Among the museum’s carefully curated exhibits is the story of Martha Peterson, the first female caseworker sent to work in Moscow. Her mission was to collect and relay information to an agent who was a Soviet diplomat, whom she would also provide with a suicide pill to use if captured. The diplomat was eventually grabbed and killed himself, leading to the arrest of Ms Peterson as she placed a message in a dead drop.

While the CIA gathers intelligence, conducts analysis, and executes covert operations, the National Security Agency focuses on collecting electronic communications and making and breaking codes. That’s the goal of his reimagined display at the National Cryptologic Museum in Annapolis Junction, Maryland.

The NSA Museum, sometimes called “No Such Agency” in a nod to its secretive practices, was designed to be accessible to the public, unlike the CIA Museum.

“It’s a wonderful paradox that ‘No Such Agency’ has the only American intelligence community museum that’s completely open to the public,” said Vince Houghton, director of the museum.

The Cryptological Museum closed in 2020 amid the Covid pandemic and Dr Houghton, a former historian and curator of the popular International Spy Museum in Washington, used the time to renovate the building and meticulously dig through the equipment archives of the National Security Agency.

“There are things that people didn’t know existed, and there are things that people thought had been lost for decades,” Dr Houghton said.

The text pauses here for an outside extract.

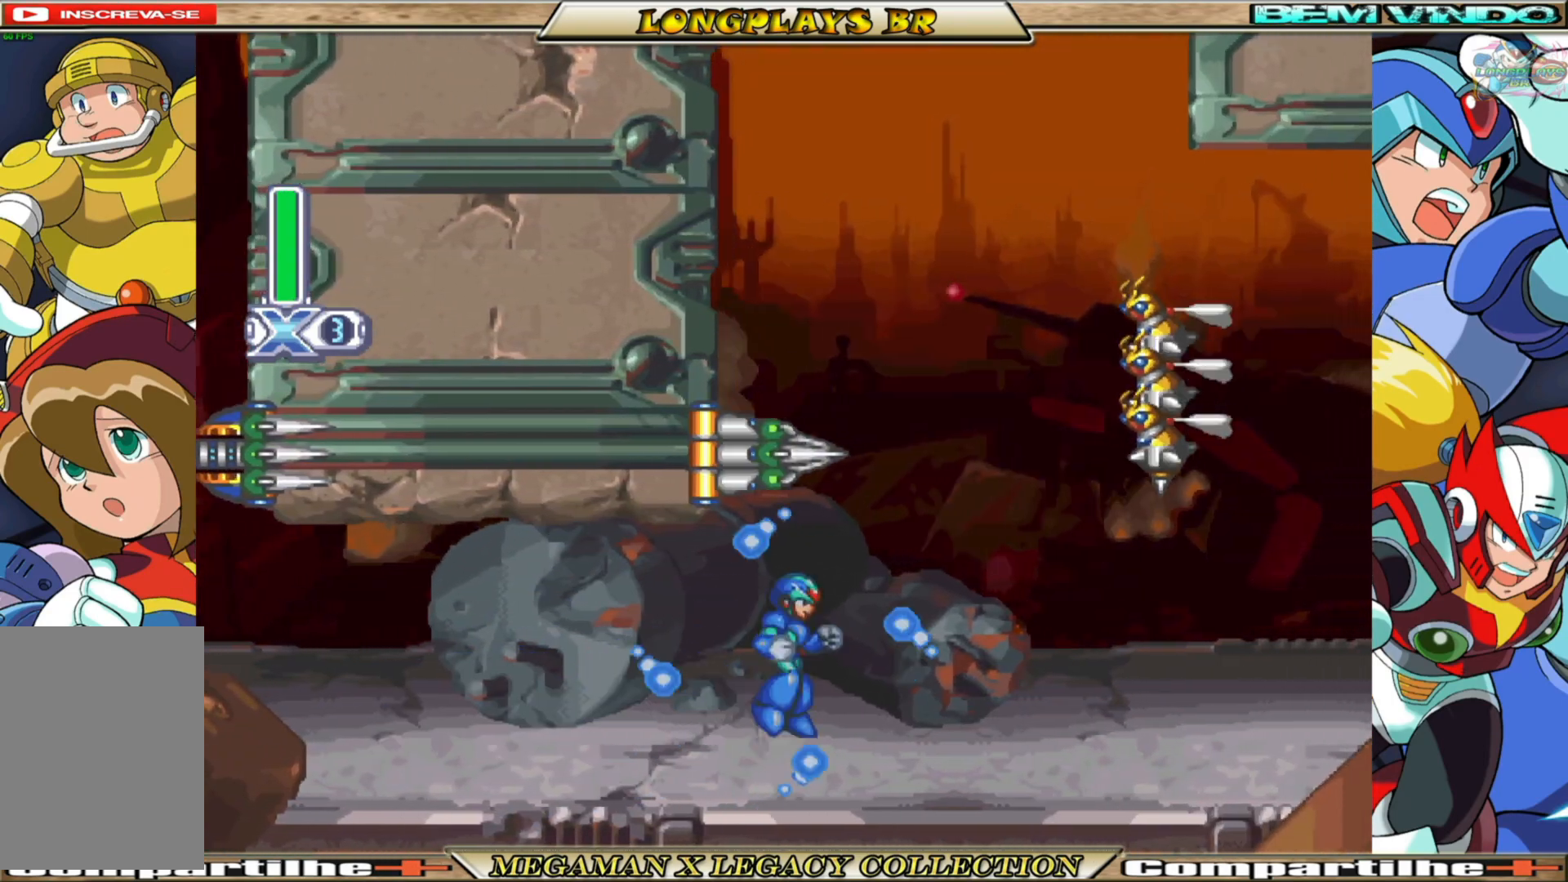
{"buttons": ["X"], "left_stick": "center", "right_stick": "center", "events": [[233, "A", "up"], [233, "B", "up"], [250, "X", "up"], [283, "DPAD_RIGHT", "up"], [333, "X", "down"]]}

In the museum, which reopens on October 8, Dr. Houghton highlights unique artifacts amid exhibits filled with weirdly fascinating code-making and code-breaking machines. Its collection spans from the early days of the United States to the present day. From World War II, there is the machine that broke Japan’s diplomatic encryption, and another that broke German naval codes. There is also an Enigma machine used by Adolf Hitler, displayed behind glass; there are others that visitors can touch and use.

Dr. Houghton said nearly all of the artifacts he exhibits meet one of three criteria: they are the only remaining object of their kind; they are the first of something; or they were used by a specific person.

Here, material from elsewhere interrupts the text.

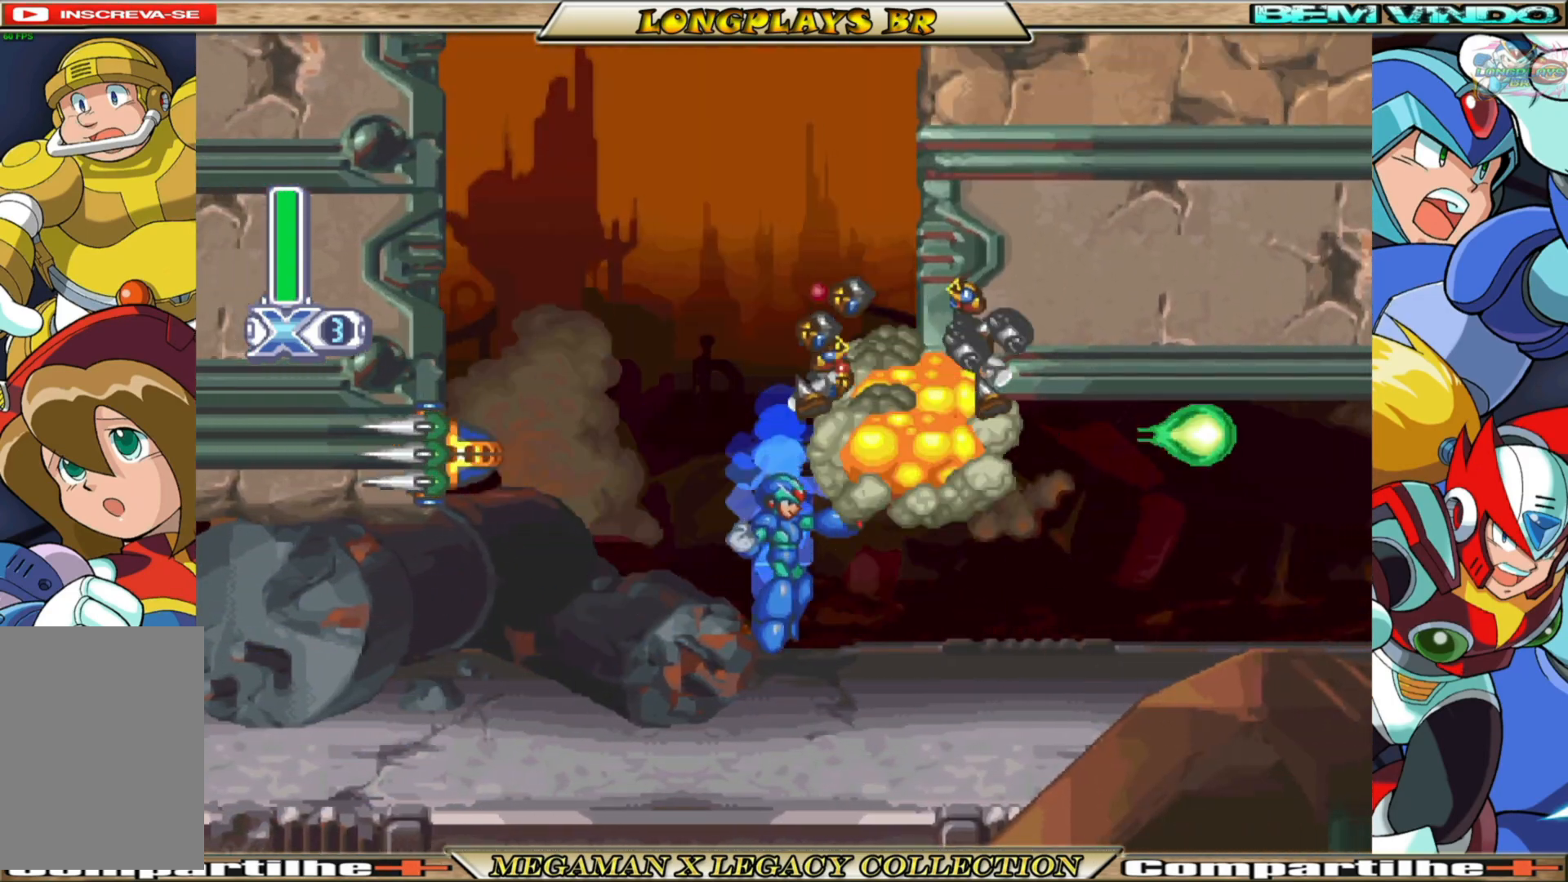
{"buttons": ["DPAD_RIGHT"], "left_stick": "center", "right_stick": "center", "events": [[33, "DPAD_LEFT", "down"], [250, "B", "down"], [350, "DPAD_LEFT", "up"], [400, "B", "up"], [400, "DPAD_RIGHT", "down"], [417, "X", "up"]]}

“I call it the holy trinity of artifacts,” he said.

The museum sticks to its mission of explaining cryptology to a wide audience. He acknowledges a few losses: There’s a memorial wall and exhibits that tell the stories of cryptologists killed in action. But for the most part, the focus is on the machines and the code breakers that made them work.

There’s not much on defectors, though. An exhibit shows the tools John Walker, Navy Warrant Officer and Soviet spy, used to try to steal American codes for the Russians. But there is no mention of Edward Snowden, the NSA contractor who leaked many of the agency’s secrets and then fled to Russia. (Because the Snowden case is an ongoing Justice Department investigation, the museum is limited in what it can say.)

The CIA museum, on the other hand, has many examples of spy games ending in failure or tragedy. It highlights the stories of CIA officers wrongly accused of being spies and exposes the damage done by Soviet moles.

Among the collaborators whose work is celebrated is Adolf Tolkachev, an aeronautical electronics engineer. He repeatedly reached out to the CIA to offer help, angry at the persecution of his wife’s parents under Joseph Stalin. In 1978, he became interested in Americans and used miniature cameras to transmit images of Russian secrets.

The value of Mr. Tolkachev’s intelligence, which greatly expanded American knowledge of Soviet missiles and fighter jets, earned him the nickname “the billion-dollar spy”. While he was good at obtaining documents, he was not good at taking pictures. The museum includes a camera the CIA built for Mr Tolkachev, with a fixed focal length to ensure his photos would be less blurry.

But his story also ends badly. Aldrich Ames and Edward Lee Howard, CIA officers working for the Russians, renounced the identity of Mr. Tolkachev. He was arrested in June 1985 and executed in 1986.

“I feel I have a responsibility: this can’t be a rah-rah version of the story,” Mr Byer said. “Museums must tell the truth.”